On Christmas Day 2016 a woman died, and that news made me very happy.
That is, I learnt about her death six months later after I came across her death notice on RIP.ie, and it stated she died after a short illness in hospital. I’m not related to her, and I hadn’t seen her for well over thirty years. But she was a person of influence in my life, and I don’t believe her death has changed that.
She was in charge of all of us, when we were six, seven and eight years old, and she hated each and every one of us. She thumped us, abused us, insulted us, hated us, told us God saw our sins, and did her very best to show that hatred each and every day.
As you may gather, she was our teacher. But she taught us the lesson that a lot of people on this island are taught; that they are disgusting, hideous failures, despised by all right-thinking people and that they will only be good when they are gone.
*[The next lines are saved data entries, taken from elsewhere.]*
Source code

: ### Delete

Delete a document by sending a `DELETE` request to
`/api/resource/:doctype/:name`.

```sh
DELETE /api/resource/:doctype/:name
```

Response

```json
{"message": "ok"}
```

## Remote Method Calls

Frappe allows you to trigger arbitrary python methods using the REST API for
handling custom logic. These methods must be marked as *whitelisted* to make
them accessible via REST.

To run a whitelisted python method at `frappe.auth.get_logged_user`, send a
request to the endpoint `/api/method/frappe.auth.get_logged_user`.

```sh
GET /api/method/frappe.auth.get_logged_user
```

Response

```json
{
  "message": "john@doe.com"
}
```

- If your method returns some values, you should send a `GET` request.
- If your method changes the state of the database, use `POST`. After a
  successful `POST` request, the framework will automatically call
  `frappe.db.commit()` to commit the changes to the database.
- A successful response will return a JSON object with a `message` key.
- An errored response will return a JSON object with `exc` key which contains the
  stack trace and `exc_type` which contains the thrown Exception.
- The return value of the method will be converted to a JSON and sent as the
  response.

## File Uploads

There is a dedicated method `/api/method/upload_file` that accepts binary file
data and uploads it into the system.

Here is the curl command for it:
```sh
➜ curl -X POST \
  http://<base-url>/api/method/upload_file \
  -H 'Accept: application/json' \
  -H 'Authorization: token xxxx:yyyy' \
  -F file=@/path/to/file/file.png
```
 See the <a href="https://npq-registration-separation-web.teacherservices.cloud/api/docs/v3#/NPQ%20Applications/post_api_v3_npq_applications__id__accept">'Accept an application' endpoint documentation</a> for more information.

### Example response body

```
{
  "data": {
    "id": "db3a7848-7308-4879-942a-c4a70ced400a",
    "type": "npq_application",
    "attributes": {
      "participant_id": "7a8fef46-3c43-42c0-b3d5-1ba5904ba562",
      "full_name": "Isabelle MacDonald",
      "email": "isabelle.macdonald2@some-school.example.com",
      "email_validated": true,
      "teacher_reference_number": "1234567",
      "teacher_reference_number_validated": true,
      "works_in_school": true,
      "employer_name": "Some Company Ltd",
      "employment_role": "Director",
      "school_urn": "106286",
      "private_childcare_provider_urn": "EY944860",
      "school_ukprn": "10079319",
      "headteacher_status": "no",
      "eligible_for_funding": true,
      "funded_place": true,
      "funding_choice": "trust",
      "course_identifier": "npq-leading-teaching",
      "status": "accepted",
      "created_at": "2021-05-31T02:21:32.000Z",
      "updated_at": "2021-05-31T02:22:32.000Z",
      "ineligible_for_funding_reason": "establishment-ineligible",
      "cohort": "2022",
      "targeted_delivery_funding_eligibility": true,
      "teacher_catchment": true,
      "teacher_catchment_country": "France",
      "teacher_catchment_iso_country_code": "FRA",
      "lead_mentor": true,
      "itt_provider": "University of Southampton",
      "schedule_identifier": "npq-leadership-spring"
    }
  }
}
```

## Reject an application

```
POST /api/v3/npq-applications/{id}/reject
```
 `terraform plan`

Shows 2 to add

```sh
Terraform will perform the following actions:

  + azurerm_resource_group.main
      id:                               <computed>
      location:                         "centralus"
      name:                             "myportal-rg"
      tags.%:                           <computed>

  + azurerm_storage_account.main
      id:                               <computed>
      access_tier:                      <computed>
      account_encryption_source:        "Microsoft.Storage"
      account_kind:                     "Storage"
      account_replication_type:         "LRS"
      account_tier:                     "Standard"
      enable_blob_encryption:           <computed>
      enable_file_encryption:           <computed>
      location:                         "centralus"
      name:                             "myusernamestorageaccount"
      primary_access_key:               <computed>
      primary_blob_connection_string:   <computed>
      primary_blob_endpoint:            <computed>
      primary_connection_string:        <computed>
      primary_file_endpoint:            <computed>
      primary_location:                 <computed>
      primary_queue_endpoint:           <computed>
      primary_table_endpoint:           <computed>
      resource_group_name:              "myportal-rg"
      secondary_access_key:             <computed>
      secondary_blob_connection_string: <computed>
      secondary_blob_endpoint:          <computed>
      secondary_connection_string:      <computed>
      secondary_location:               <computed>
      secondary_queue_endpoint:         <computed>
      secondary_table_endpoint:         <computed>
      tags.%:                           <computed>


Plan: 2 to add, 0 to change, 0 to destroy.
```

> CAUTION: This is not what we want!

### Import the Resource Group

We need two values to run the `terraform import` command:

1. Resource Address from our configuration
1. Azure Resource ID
She hated the kids who were poor, who were quiet, who were shy, who were unable to use their words back. I saw, years later, the face of a child who had been hit so much that they had become brutalised; something inside had been broken, and that was the aim; may the ‘violence of me’ become the ‘violence of you’ and thus we may be hideous together; a viral infection of mental illness.
A brief memory; she would refuse kids the bathroom. Seven years old, hitting them over and over, for needing to go to the loo. Imagine your brutal nature if you think this is right and proper. You hit seven years old who need to go to the loo, and then take your tea in the staff room.
I met someone from my home town on the stairs at work last week, and she and I shared stories about this woman. She quoted the thing she would say over and over again to me, and the thumps came right back to me-
STUPID FAT LUMP!
The thumps would be at the back of the head, at the point where your skull met your back, where the bone would bounce the most on impact. That’s what I felt when my friend said those words. And I had been singled out; no friends could reach me afterwards, I believed what I had been told, and life was always divided into the BEFORE and the AFTER of her. I had looked to friends and family to tell me that it was not true, and they told me it must be my fault (not a strange response at the time). And so I still hear her voice in my head over and over.
She gave me her disease, the disease of self hate, that can only see the worst even when it is just smoke. She is the absolute nadir of progress, growth or happiness; she is the worst because she brings out the worst in others. She is the antithesis of the divine, if the divine can ever be found to exist, because she will corrupt the divine when she finds it. And so the most dreadful part about her, I find, is the legacy she has left me with;
On Christmas Day 2016 a woman died, and that news made me very happy.